Systematically visiting nodes and edges in a graph to explore relationships.
Graph traversal is the process of systematically visiting every node and edge in a graph data structure, following connections to explore, search, or analyze the relationships between entities. The two foundational strategies are Depth-First Search (DFS), which explores as far as possible along each branch before backtracking, and Breadth-First Search (BFS), which visits all neighbors of a node before moving deeper. Both approaches differ in memory usage, time complexity, and suitability depending on the structure of the graph and the task at hand.
In machine learning and AI, graph traversal underpins a wide range of applications. Knowledge graphs rely on traversal to answer queries and infer new relationships between entities. Recommendation systems use it to propagate signals across user-item interaction graphs. Reinforcement learning agents performing tree search—such as Monte Carlo Tree Search—depend on structured traversal to evaluate possible future states. Graph Neural Networks (GNNs) also incorporate traversal-like message-passing mechanisms, aggregating information from neighboring nodes across multiple hops to build rich node representations.
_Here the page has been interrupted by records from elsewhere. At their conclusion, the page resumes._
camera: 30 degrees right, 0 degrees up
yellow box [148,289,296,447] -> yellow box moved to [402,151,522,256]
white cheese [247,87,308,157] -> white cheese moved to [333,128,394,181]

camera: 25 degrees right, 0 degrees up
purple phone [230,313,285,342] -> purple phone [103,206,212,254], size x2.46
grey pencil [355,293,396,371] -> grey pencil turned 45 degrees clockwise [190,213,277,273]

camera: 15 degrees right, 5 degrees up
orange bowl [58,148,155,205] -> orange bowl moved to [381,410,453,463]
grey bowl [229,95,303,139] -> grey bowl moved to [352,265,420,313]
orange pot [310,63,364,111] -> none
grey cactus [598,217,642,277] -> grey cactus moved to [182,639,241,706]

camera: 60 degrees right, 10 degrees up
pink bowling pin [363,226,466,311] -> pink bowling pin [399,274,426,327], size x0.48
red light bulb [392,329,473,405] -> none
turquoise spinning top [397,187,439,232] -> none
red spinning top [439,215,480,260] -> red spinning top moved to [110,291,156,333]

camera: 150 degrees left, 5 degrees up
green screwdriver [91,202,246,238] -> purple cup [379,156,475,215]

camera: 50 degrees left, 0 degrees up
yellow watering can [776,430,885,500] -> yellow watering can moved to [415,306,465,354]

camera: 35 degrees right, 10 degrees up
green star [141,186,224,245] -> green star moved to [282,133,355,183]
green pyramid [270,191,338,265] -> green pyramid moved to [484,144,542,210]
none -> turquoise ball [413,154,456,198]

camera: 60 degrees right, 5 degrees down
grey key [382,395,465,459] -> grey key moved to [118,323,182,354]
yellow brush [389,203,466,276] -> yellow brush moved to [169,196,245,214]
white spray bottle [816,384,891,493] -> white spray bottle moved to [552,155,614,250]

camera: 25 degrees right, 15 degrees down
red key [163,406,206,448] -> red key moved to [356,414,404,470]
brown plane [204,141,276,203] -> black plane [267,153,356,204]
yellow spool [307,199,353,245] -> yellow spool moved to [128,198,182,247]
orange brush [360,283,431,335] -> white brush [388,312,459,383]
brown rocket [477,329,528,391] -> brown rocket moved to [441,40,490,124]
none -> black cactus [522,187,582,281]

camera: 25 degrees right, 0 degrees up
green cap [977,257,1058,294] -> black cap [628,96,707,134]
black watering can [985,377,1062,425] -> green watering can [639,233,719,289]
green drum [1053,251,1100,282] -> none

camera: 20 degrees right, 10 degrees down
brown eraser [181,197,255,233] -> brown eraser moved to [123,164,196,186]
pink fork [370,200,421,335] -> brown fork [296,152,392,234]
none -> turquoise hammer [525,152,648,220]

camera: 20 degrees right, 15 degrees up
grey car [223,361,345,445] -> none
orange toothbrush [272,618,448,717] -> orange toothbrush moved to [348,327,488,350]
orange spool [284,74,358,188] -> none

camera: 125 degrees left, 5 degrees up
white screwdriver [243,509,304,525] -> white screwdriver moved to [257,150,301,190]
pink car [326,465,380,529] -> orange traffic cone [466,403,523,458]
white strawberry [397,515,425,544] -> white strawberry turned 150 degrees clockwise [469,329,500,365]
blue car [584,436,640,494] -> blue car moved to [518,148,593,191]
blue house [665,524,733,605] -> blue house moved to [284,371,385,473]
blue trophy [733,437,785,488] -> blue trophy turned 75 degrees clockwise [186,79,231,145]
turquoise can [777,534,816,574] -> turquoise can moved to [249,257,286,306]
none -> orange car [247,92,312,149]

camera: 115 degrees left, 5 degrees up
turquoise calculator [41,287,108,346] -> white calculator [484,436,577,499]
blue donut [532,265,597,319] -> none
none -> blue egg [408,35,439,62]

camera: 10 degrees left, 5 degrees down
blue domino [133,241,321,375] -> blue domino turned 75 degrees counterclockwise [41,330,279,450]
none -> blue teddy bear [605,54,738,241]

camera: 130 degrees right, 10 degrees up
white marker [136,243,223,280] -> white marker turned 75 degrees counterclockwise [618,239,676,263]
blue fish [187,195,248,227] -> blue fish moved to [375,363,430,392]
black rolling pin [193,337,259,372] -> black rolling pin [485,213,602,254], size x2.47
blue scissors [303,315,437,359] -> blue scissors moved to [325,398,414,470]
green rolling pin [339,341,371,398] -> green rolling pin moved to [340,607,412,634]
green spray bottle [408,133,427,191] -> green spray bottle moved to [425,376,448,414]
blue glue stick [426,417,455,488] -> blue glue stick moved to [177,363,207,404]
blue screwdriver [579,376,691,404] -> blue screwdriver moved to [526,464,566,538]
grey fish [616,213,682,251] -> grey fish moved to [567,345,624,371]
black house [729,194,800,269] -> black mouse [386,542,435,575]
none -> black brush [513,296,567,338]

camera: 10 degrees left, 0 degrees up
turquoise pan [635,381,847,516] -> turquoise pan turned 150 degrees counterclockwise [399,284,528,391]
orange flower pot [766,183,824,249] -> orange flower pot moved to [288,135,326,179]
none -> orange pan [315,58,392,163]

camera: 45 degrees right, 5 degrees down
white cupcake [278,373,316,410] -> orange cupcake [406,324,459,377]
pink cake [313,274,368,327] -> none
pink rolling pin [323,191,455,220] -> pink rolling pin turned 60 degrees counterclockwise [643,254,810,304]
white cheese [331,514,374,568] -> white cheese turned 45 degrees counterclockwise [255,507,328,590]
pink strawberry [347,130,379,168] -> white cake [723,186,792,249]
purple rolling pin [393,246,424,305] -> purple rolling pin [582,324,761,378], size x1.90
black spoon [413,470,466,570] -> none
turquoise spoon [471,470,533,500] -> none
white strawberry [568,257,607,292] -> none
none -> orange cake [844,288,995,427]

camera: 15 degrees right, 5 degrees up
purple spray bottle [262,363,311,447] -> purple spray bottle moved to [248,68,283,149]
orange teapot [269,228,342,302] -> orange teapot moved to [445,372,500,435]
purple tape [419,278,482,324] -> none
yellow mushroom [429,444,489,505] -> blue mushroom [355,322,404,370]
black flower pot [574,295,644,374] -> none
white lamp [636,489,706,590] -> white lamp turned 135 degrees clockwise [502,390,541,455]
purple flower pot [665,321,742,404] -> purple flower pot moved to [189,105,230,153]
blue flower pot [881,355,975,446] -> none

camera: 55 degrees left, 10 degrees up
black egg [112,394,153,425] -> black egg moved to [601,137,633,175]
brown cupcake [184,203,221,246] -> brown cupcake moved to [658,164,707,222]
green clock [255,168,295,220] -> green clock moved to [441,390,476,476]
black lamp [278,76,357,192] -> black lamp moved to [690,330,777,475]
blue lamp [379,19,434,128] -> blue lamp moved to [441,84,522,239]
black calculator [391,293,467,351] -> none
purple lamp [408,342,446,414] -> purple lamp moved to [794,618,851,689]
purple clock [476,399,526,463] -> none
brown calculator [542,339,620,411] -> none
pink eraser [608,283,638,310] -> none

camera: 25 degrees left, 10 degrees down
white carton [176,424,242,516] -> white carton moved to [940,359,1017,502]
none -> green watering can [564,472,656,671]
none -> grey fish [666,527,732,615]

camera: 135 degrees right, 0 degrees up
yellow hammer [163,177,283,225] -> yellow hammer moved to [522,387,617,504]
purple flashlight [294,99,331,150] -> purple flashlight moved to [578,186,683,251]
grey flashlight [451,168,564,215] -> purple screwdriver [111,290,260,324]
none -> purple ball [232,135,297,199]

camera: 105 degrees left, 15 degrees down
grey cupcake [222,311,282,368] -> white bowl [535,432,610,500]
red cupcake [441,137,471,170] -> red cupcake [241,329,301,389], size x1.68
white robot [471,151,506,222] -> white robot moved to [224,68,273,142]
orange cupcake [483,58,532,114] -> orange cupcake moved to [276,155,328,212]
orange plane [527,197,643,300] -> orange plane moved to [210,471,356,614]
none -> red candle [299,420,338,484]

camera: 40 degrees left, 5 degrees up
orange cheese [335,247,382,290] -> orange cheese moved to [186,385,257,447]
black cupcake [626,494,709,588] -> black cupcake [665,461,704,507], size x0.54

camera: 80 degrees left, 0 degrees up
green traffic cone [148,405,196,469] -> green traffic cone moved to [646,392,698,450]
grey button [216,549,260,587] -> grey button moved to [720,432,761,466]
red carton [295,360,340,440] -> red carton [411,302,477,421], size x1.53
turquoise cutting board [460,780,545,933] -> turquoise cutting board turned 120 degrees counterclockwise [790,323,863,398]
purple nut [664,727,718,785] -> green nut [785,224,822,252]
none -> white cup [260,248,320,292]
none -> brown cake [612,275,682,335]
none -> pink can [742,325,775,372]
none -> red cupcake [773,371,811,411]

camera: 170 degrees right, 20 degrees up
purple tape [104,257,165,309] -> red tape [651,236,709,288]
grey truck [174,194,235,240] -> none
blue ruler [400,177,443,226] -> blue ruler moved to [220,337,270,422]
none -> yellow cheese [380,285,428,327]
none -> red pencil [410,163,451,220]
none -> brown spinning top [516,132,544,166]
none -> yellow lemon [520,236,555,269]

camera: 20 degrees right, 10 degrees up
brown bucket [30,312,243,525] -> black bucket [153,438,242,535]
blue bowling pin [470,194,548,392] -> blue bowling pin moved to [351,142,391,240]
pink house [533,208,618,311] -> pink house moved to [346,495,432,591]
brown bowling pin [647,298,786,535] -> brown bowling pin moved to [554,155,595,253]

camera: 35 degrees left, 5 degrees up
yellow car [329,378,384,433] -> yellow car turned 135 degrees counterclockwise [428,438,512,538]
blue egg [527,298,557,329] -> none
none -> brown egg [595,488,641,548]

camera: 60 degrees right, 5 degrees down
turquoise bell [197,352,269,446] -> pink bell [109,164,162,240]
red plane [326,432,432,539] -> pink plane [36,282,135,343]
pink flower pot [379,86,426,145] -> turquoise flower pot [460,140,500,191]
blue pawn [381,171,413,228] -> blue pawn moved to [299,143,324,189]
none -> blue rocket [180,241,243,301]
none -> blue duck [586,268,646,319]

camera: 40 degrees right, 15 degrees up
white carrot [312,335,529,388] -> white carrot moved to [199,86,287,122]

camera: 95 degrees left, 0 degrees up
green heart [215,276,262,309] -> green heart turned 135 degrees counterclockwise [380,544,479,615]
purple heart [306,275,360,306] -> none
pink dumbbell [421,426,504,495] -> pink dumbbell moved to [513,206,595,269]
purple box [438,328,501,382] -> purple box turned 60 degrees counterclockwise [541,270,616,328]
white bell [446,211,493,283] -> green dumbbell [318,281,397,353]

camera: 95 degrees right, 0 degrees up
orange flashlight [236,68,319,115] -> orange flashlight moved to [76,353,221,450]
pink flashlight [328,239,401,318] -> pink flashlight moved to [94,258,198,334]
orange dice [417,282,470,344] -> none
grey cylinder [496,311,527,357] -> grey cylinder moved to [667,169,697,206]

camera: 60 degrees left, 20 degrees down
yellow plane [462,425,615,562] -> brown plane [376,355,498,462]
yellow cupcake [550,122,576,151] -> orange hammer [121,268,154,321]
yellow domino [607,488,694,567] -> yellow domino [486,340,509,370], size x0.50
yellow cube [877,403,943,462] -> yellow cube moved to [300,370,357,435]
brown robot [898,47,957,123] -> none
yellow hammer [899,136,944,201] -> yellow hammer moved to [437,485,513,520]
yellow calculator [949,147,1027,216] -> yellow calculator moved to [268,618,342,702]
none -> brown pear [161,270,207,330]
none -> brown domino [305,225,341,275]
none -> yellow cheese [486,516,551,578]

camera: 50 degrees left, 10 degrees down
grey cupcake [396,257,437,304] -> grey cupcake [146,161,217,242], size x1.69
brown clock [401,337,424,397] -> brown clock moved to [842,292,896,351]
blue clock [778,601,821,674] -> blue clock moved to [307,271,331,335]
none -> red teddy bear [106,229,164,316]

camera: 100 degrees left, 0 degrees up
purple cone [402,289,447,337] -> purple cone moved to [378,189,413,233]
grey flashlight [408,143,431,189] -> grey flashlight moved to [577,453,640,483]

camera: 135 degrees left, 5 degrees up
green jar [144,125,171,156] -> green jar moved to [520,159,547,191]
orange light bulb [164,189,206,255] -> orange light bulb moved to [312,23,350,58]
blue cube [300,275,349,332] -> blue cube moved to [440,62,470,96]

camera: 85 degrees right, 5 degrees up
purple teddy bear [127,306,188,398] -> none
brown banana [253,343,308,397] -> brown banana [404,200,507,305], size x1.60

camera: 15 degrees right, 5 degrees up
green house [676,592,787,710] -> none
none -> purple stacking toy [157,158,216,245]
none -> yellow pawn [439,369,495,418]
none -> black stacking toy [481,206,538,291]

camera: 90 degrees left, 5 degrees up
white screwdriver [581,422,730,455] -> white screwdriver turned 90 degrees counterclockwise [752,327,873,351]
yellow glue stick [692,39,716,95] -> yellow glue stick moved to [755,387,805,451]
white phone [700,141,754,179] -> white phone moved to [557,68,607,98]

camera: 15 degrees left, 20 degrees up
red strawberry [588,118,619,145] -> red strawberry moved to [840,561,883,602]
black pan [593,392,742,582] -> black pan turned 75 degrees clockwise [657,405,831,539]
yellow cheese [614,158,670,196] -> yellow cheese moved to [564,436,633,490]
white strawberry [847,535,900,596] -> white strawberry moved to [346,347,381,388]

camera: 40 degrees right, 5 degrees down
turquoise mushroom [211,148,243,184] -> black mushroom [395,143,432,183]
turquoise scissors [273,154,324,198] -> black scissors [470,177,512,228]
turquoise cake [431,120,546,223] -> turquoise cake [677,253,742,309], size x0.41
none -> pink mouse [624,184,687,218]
Graph traversal becomes especially important as datasets grow more relational and interconnected. Social network analysis, fraud detection, drug discovery, and supply chain optimization all involve graphs where understanding multi-hop paths and reachability is critical. Efficient traversal algorithms determine whether these analyses are computationally feasible at scale, making algorithmic choices—such as iterative deepening, bidirectional search, or priority-based traversal like Dijkstra's algorithm—highly consequential in practice.
Beyond search and inference, graph traversal plays a structural role in training pipelines. Mini-batch sampling strategies for GNNs, for instance, use neighborhood sampling—a controlled form of traversal—to construct tractable subgraphs for gradient computation. As graph-based representations become more central to modern AI, from molecular property prediction to code analysis, graph traversal remains a core primitive that connects classical computer science theory to cutting-edge machine learning practice.